Cancer Support India: How to Be Liked

Cancer Support India: How to Be Liked


Did you know that there is one special rule
to making people naturally like you? Former Special FBI agent, Jack
Schafer has written a new book The Like Switch, detailing just how
exactly this is possible. His many years working undercover, gaining
confidence, has made him an expert in the art of being liked. The rule
that he worked so hard to perfect is: make the other person like
themselves. 

Knowing this is one thing, but putting it
into practice requires several strategies, which you too can master.
Learning these will not make you some devious actor, but actually a more
social, sympathetic and emotional person. All you need to do is
understand these 6 strategies and start to try them out in your daily
conversations. 

 

1. Make a deliberate error

 

likeability, spy

We naturally try to go about our day making
as few mistakes as possible, partly because we do not want to make
ourselves vulnerable to attack from other people. However, this
vulnerability can actually be a weapon you can use to make yourself more
approachable. Schafer works as a lecturer now and often begins a new
semester by making a simple speech mistake of some kind, as if by
accident.

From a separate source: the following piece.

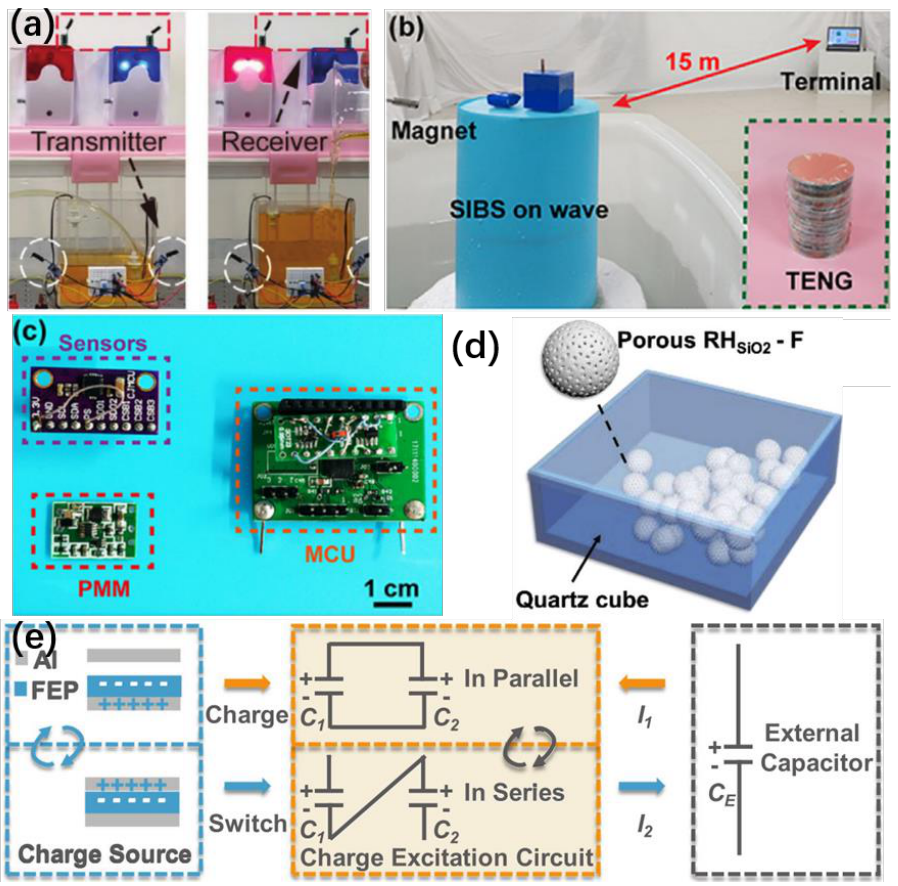
Figure 11. ( a ) Photograph of low and high-water level alarm (reproduced with permission from [153]. Copyright 2021 Wiley-VCH GmbH, Weinheim, Germany). ( b ) Working principle of a contact- separation TENG integrated with the CEC. ( c ) The photos of the PMM, MCU and sensors (repro- duced with permission from [154]. 2020 Wiley-VCH GmbH, Weinheim, Germany). ( d ) Schematic diagram showing the RH SiO2 -F particles encapsulated in a quartz cube (reproduced with permission from [155]. Copyright 2019 Elsevier Ltd., Singapore). ( e ) Demonstration of the SIBS in a simulated wave environment. The inset is the photo of the multilayered TENG (reproduced with permission from [156]. Copyright 2019 Elsevier Ltd., Singapore).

As someone corrects him, he acts as though he’s embarrassed. 

 

Jack says this technique achieves three aims. First of all, by
correcting our error, the other person feels strengthened and confident.
Secondly, they feel more relaxed and open, better able to converse with
us. And finally, they are now more comfortable about making their own
mistakes too. 

 

Apply this to your own meetings and it will show the other person that
you are simply a human like them, capable of making a mistake. They will
then see the same to be true about themselves and will reveal
themselves more naturally to you.

 

2. Talk to other people about themselves

 
likeability, spy

People love speaking about themselves.
According to academic Robert K. Holz, when they speak about themselves,
their life, families, work and so on, the pleasure centers of their
brains light up as if they were eating food or thinking of money. So all
you need to do to make them feel this pleasure is ask them about these
personal things. They will really appreciate the opportunity to talk
about themselves with you. 

 

3. Relate a compliment from someone else

Giving compliments isn’t such a
straightforward business. It could be that you sound a bit weird, or
forward in directly complimenting someone, so that they feel
uncomfortable and unsure how to respond. A much more effective technique
is to relay a compliment you’ve heard from elsewhere. You could say,
for example, that ‘so and so told me you’re the cleverest person in
town.’ 

 

They will take pleasure from the compliment, but you won’t have killed
the conversation stone dead with a creepy comment. They will be grateful
to you for making them feel good. 

 

4. Be as sympathetic as you can

If someone confides in you about a problem
they have had, instead of monotonously saying: ‘oh dear, poor you!’, you
could do a lot better by giving a natural response that forwards the
conversation. The goal you want to hit is that you share their feelings
and are fully aware of what they are experiencing. 

 

There are innumerable ways of doing this, but they can be quite simple.
If someone has just worked their way out of a tough spot, congratulate
them and say you are glad they have been successful. 

5. Ask them for a favour

Perhaps you shy away from asking favors,
not wanting to impose yourself on others. No doubt you think this is
better for the other person than if you asked them to help out. However,
the reverse may be true. Ben Franklin originated the ‘Franklin Effect’,
which was the observation that people liked him more if he asked a
favor of them. People like you more because they feel better about
themselves having done you the favor. 

 

Because you are sticking to the goal of making them feel good, you have
to be careful not to overdo any one strategy like this. If you
constantly ask for their favor, they will eventually see you as a
burden. 

 

6. Try to get them to compliment themselves.

 

When offering compliments, one of the
problems is that people will naturally doubt your sincerity. They will
think you have some reason for being nice, and they will concentrate
more on the doubt than the compliment. Instead, try to get them to
compliment themselves, because in this case sincerity is not an issue.
This is a hard technique to master. Think about why the following
conversation works: 

 

Them: That was such a hard job that I’ve just finished! 

 

You: You have to be really committed to do work like that. 

 

Them: Yes, I suppose I am. I try to give my work my all, all the time. 

 

When you think about it, you only said one simple sentence, and they
virtually had no choice but to complement themselves.